Random Sampling

You are here: Sampling > Sampling Methods > Random Sampling

Random Sampling

Random sampling is the least preferred sampling method. In random sampling, you specify the population size p, the number of items to select n and a random seed. Analyzer uses the random seed to initialize a random number generator. It then produces n numbers between zero and p and sorts the numbers in ascending order. Analyzer will not generate the same random number twice. If more than one random number of the same value is generated, it is discarded and replaced by a new one.

Note: The maximum sample size that can be specified for random samples (Record or Monetary Unit Sampling) is 5000.

Remember that for monetary unit samples, the item selected is actually a cent, not a dollar, so it is unlikely that any numbers in a monetary unit sample will be discarded. The implication of this is that in record sampling the same record will not be selected twice, but in monetary unit sampling, the same record might be selected more than once.

Once the list of selections has been established, Analyzer selects those specific items. For example, if the population is 1,000, the sample size is 5 and the random seed is 9084633983, Analyzer might generate the numbers 244, 261, 339, 874 and 985. These specific items would then be selected.

If you use random sampling, be aware that while each item has an equal chance of selection, there is no guarantee that the results will be evenly distributed. In the example above, there is a gap between 339 and 874 of more than 500 items from which no selections were made. An equivalent fixed-interval sample would ensure that no gap exceeded 200.

There is also no top stratum cutoff in random sampling. If our example were a monetary unit sample, it would be possible for one item representing over half of the file to not be selected at all if it fell in the gap noted above. This means that a random sample may under-sample certain segments of the population and material transactions may be completely skipped.

Because there is no way to prevent selection of numbers that are “close” as opposed to “the same” in monetary unit samples, the same entry might be selected more than once or even many times. The result is that random sampling is generally the least suitable sampling method. However, it is available if you need it.

If you check the No Repeats checkbox to limit successive draws, a random sample may produce fewer selections than you asked for. In a random MUS, if two of the random numbers generated are close, they may actually be part of the same record. If this occurs, Analyzer does not select another item. For more information, see Sampling With and Without Replacement.

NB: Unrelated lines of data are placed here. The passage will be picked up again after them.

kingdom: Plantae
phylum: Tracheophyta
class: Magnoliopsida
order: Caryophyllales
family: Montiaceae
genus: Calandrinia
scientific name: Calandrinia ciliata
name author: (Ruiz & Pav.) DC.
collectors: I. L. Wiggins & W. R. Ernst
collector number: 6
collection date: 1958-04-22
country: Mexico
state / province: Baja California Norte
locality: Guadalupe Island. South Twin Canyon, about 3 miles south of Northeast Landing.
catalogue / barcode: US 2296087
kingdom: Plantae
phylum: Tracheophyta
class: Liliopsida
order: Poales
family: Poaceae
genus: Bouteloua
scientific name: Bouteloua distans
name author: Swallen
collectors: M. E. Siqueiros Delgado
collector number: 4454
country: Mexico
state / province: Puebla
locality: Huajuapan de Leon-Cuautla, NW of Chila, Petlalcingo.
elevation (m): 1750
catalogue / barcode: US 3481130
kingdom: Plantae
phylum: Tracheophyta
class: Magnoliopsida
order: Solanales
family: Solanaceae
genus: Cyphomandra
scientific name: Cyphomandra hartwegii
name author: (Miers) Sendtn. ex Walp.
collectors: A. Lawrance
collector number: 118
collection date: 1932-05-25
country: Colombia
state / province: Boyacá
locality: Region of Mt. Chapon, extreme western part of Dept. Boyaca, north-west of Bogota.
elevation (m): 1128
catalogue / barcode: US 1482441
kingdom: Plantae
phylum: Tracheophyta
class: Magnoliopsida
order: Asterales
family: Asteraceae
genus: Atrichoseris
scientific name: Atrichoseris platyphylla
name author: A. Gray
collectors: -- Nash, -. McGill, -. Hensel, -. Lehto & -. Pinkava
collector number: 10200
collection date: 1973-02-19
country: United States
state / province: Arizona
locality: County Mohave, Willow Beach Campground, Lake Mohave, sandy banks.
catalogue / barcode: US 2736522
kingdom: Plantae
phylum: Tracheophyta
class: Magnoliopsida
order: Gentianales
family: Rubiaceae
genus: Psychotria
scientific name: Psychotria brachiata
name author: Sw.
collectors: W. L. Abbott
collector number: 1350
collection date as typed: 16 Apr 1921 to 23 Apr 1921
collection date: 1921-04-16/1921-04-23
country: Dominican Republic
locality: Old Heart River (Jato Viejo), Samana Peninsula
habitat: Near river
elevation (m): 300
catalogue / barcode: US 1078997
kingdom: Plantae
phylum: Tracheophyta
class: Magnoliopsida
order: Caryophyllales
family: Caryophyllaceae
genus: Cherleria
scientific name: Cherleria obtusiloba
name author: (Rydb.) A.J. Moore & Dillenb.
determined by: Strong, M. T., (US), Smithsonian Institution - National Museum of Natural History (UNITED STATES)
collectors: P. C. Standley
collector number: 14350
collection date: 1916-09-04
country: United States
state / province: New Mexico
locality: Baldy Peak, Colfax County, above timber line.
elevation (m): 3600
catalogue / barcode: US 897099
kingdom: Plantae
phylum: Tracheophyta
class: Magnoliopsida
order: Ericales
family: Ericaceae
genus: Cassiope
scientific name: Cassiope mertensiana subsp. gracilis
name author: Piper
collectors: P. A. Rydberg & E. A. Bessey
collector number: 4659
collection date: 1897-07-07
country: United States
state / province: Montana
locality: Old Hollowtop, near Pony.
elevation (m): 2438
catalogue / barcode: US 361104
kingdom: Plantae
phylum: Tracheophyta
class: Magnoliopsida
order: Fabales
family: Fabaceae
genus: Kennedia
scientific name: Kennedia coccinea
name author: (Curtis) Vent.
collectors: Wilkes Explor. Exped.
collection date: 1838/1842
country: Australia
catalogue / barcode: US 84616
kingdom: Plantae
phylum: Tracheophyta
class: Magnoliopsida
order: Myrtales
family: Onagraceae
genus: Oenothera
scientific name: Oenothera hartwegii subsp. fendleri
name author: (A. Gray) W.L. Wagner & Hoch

When performing a random sample with field output (not record output), you can request the inclusion of an additional column in the sample output file called ORDER. This column lists the selection order for the sample items drawn. This is useful when you oversample. For ease of use, you can sort or index the sample output file by the ORDER column to see the sample items in selection order. You can then select the first x number of items and, if necessary, go back and select the next x number of items.